Re: [Jprogramming] horrible performance regarding loading saved data into a sparse array

Ric Sherlock Sun, 13 Nov 2011 00:58:28 -0800

Below is one way to save and restore a sparse matrix in the format you used. I :
   ]A=: 10 10 ?.@$ 3
0 2 1 0 2 1 1 1 2 1
0 2 1 2 1 2 0 1 1 2
2 0 1 1 0 1 0 2 1 0
2 0 1 0 2 2 0 1 2 0
1 2 0 2 2 0 0 1 1 0
1 0 1 0 0 0 1 2 1 2
1 0 1 0 2 1 1 1 1 0
1 0 2 1 2 2 1 2 0 2
2 2 0 0 2 1 2 1 2 2
1 0 0 0 0 1 2 2 1 1
   B=: $. A                              NB. make matrix A sparse
   'test.sparse' fwrites~ ;,.&LF ": (4&$. ,. 5&$.) B  NB. write
indicies and value to LF-delimited file
414
   tmp=: _". ];._2 freads 'test.sparse'  NB. read back in and convert
to numeric array
   C=: $. 10 10 $ 0                      NB. initialise empty sparse matrix C
   B -: ({:"1 tmp) (<"1 }:"1 tmp)} C     NB. populate C and check it matches B
1



On Sat, Nov 12, 2011 at 10:08 PM, Nick Simicich <[email protected]> wrote:
> I have a very large sparse array that only has a tiny amount of hard to
> calculate actual data in it.  I decided to make verbs to backup the data in
> the array to a file on disk, so that I can restore the data and so that I
> am protected, at least partially, from power failures and so forth.  I have
> working code, but my first pass at the restore code performed very poorly.
>  I created another version of the code where performance is consistent with
> the same sort of operation running against a non-sparse array.
>
> The operation in question was the modification of an element in a sparse
> array, in a loop.
>
> The fix was to do all modifications in a single statement, rather than a
> loop. This was possible in this case.
>
> I am running it under Engine: j701/2011-01-10/11:25
> Library: 7.01.050
> Platform: Win 64
> Installer: j701a_win64.exe
> InstallPath: c:/program files (x86)/j64-701
>
> The backup program runs very quickly, under .2 sec:
>
> e85memobackup =: verb define
> format =. ( ": (x: 4 $. e85memo),.x: 5 $. e85memo)
> ((":$format),';',,format) (1!:2)
> <'\Users\Nick\j64-602-user\temp\e85backup.txt'
> 2 0 $ 0
> )
>
> I think that the backup program is about as good as I can make it.  I
> elected to use character data, but converting from the character data back
> to a numeric matrix goes very fast.
>
> e85memorestoreold =: verb define
> e85memo=: 1$.160000 160000;0 1;_
> t =. 1!:1 <'\Users\Nick\j64-602-user\temp\e85backup.txt'
> NB. the semicolon separates the shape from the bulk of the backup.
> split =. I. t=';'
> NB. the first part of the file
> s =. ". split {. t
> NB. is the shape of the rest of the file.
> mat =. ".s$(>:split)}.t
>
> for_line. mat do.
>  e85memo=: (2{line) (<0 1{line) } e85memo
>  NB. e85memo =: (2{"1 mat) (<"1 ] 0 1{"1 mat) } e85memo
> end.

-- -- --

PROBLEM A ▸
Answer these questions using the thread:
(i) On what platform is the poster running J?
(ii) How long does the poster's backup program take to run?
(iii) What fix did the poster use for the slow restore code?

DATA LISTING ▸
-- -- --

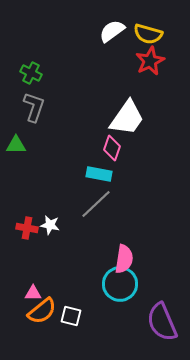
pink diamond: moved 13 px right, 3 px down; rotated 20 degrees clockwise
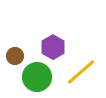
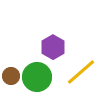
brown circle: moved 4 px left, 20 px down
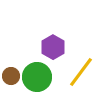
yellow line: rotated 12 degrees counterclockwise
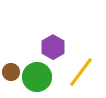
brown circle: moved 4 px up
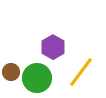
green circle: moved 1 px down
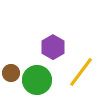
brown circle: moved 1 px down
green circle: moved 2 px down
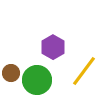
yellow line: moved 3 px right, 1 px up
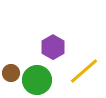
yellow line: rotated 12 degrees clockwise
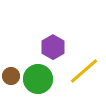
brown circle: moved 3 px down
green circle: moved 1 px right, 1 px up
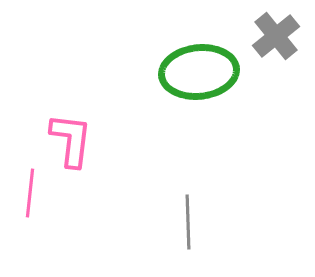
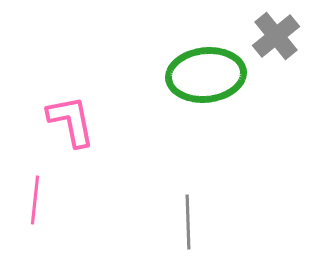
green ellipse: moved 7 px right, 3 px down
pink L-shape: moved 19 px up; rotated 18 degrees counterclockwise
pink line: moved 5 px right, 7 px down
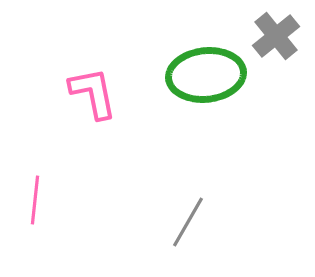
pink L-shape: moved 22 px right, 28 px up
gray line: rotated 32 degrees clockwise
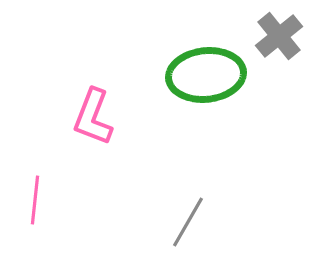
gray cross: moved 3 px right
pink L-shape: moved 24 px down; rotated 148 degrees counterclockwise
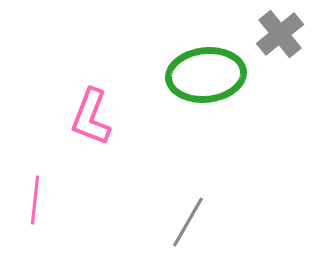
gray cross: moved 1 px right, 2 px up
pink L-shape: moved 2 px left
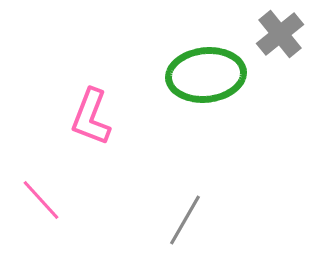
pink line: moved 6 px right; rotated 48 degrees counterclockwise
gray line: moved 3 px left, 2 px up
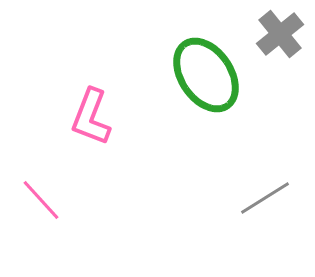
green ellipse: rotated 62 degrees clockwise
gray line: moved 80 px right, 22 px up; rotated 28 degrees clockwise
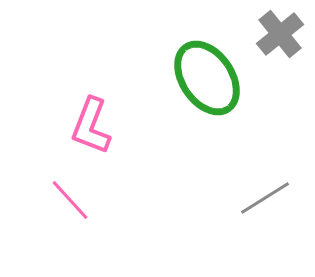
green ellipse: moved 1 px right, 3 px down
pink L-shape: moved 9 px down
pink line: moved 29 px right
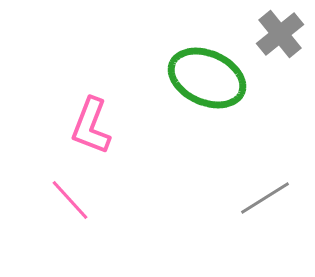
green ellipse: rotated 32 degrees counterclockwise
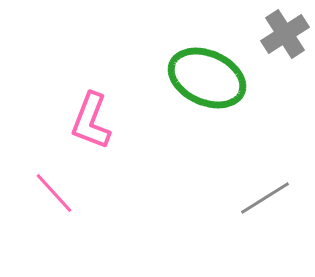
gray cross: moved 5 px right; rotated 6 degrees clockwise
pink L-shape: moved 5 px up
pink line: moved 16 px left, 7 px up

-- -- --

PROBLEM B ▸
In the rows, from the line with "green circle: moved 1 px down" to the line with "green circle: moved 1 px right, 1 px up", swap "brown circle" for "orange circle" and give those lines again with nothing else changed. Leave the pictures out.

FULL OUTPUT A ▸
(i) Win 64
(ii) Under .2 sec
(iii) The poster did all modifications in a single statement rather than in a loop.

FULL OUTPUT B ▸
green circle: moved 1 px down
orange circle: moved 1 px down
green circle: moved 2 px down
yellow line: moved 3 px right, 1 px up
yellow line: rotated 12 degrees clockwise
orange circle: moved 3 px down
green circle: moved 1 px right, 1 px up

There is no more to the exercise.